===== MATERIAL FOR THIS EXERCISE

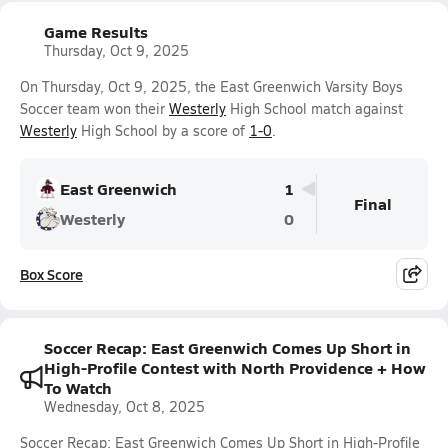
Game Results
Thursday, Oct 9, 2025
On Thursday, Oct 9, 2025, the East Greenwich Varsity Boys
Soccer team won their
Westerly
High School match against
Westerly
High School by a score of
1-0
.
East Greenwich
1
Final
Westerly
0
Box Score
Soccer Recap: East Greenwich Comes Up Short in
High-Profile Contest with North Providence + How
To Watch
Wednesday, Oct 8, 2025
Soccer Recap: East Greenwich Comes Up Short in High-Profile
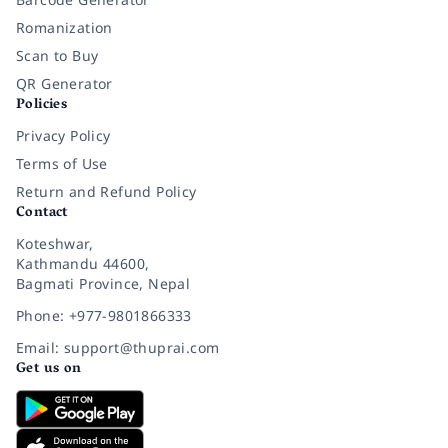
Romanization
Scan to Buy
QR Generator
Policies
Privacy Policy
Terms of Use
Return and Refund Policy
Contact
Koteshwar,
Kathmandu 44600,
Bagmati Province, Nepal
Phone: +977-9801866333
Email: support@thuprai.com
Get us on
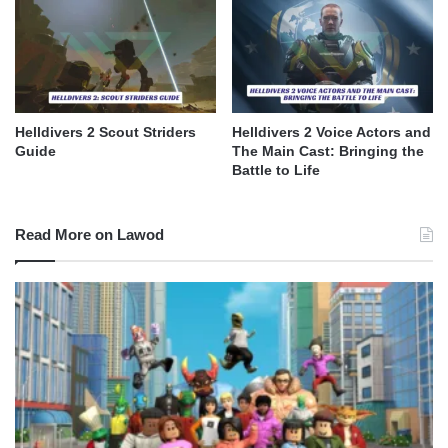
Helldivers 2 Scout Striders
Helldivers 2 Voice Actors and
Guide
The Main Cast: Bringing the
Battle to Life
Read More on Lawod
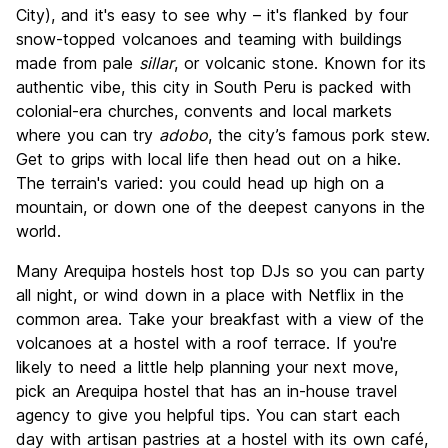
Culture
9.0
City), and it's easy to see why – it's flanked by four
Nightlife
snow-topped volcanoes and teaming with buildings
7.5
made from pale
sillar
, or volcanic stone. Known for its
Value for Money
8.4
authentic vibe, this city in South Peru is packed with
colonial-era churches, convents and local markets
where you can try
adobo
, the city’s famous pork stew.
Get to grips with local life then head out on a hike.
The terrain's varied: you could head up high on a
mountain, or down one of the deepest canyons in the
world.
Many Arequipa hostels host top DJs so you can party
all night, or wind down in a place with Netflix in the
common area. Take your breakfast with a view of the
volcanoes at a hostel with a roof terrace. If you're
likely to need a little help planning your next move,
pick an Arequipa hostel that has an in-house travel
agency to give you helpful tips. You can start each
day with artisan pastries at a hostel with its own café,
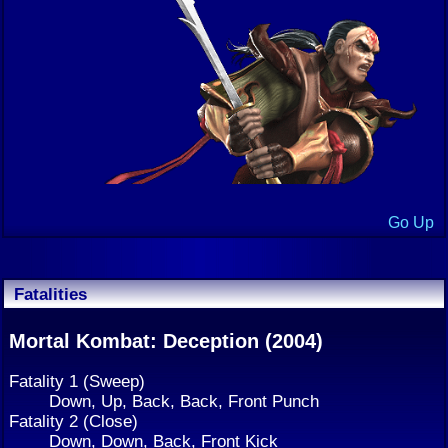
Go Up
Fatalities
Mortal Kombat: Deception (2004)
Fatality 1 (Sweep)
Down, Up, Back, Back, Front Punch
Fatality 2 (Close)
Down, Down, Back, Front Kick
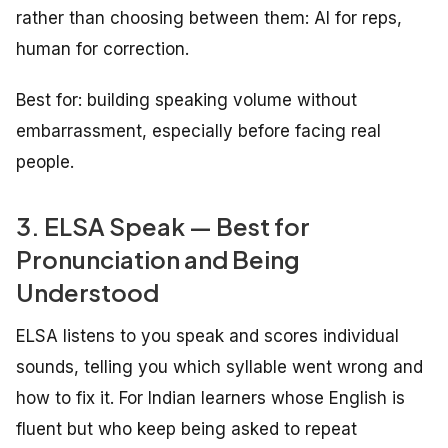
rather than choosing between them: AI for reps,
human for correction.
Best for: building speaking volume without
embarrassment, especially before facing real
people.
3. ELSA Speak — Best for
Pronunciation and Being
Understood
ELSA listens to you speak and scores individual
sounds, telling you which syllable went wrong and
how to fix it. For Indian learners whose English is
fluent but who keep being asked to repeat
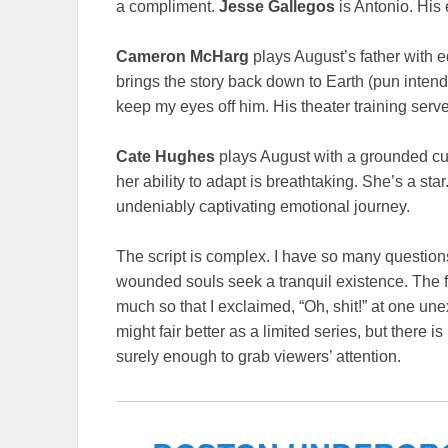
a compliment.
Jesse Gallegos
is Antonio. His 
Cameron McHarg
plays August’s father with 
brings the story back down to Earth (pun inten
keep my eyes off him. His theater training serves
Cate Hughes
plays August with a grounded curi
her ability to adapt is breathtaking. She’s a st
undeniably captivating emotional journey.
The script is complex. I have so many questions
wounded souls seek a tranquil existence. The fur
much so that I exclaimed, “Oh, shit!” at one un
might fair better as a limited series, but there 
surely enough to grab viewers’ attention.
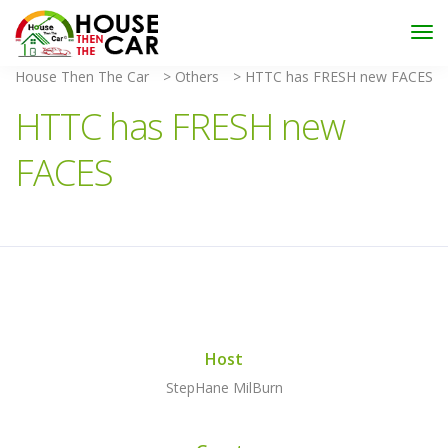
"Become an Appraiser"
Class has completed and the
Scholarships have been exhausted,
Please stay
connected for more impactful programs
House Then The Car
>
Others
>
HTTC has FRESH new FACES
Subscribe
HTTC has FRESH new
FACES
Host
StepHane MilBurn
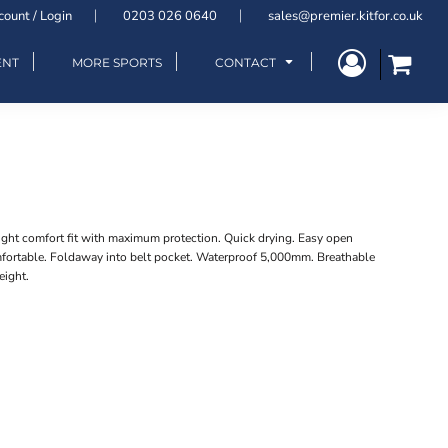
count / Login
0203 026 0640
sales@premier.kitfor.co.uk
ENT
MORE SPORTS
CONTACT
eight comfort fit with maximum protection. Quick drying. Easy open
omfortable. Foldaway into belt pocket. Waterproof 5,000mm. Breathable
eight.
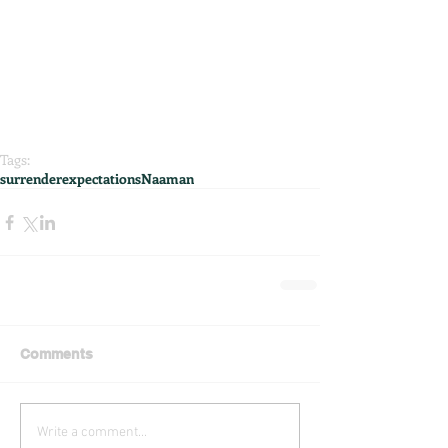
Tags:
surrender
expectations
Naaman
Comments
Write a comment...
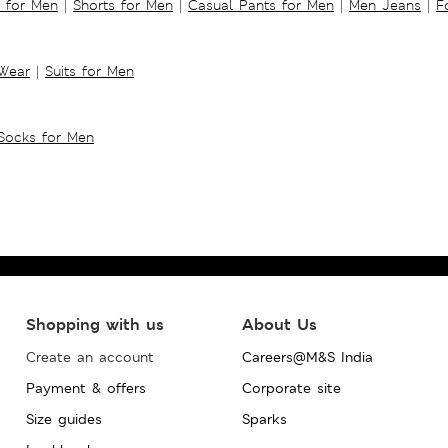
s for Men
|
Shorts for Men
|
Casual Pants for Men
|
Men Jeans
|
F
 Wear
|
Suits for Men
Socks for Men
Shopping with us
About Us
Create an account
Careers@M&S India
Payment & offers
Corporate site
Size guides
Sparks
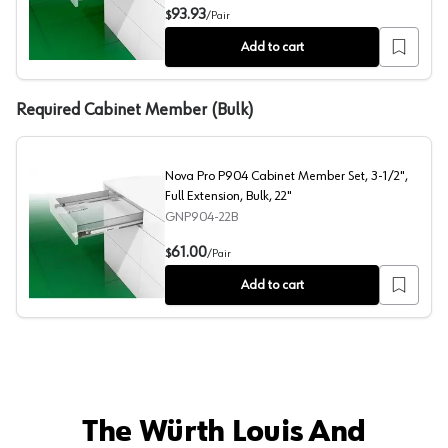
Nova Pro P907 Cabinet Member Set, 4-3/4", Full Extensi
93.93
$
/
Pair
Add to cart
Required Cabinet Member (Bulk)
Nova Pro P904 Cabinet Member Set, 3-1/2",
Full Extension, Bulk, 22"
GNP904-22B
Nova Pro P904 Cabinet Member Set, 3-1/2", Full Extensi
61.00
$
/
Pair
Add to cart
The Würth Louis And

==========

TASK PROMPT
In the entries above, which lines hold the string "have"? Report all of them.

TASK RESPONSE
The script is complex. I have so many questions
Scholarships have been exhausted,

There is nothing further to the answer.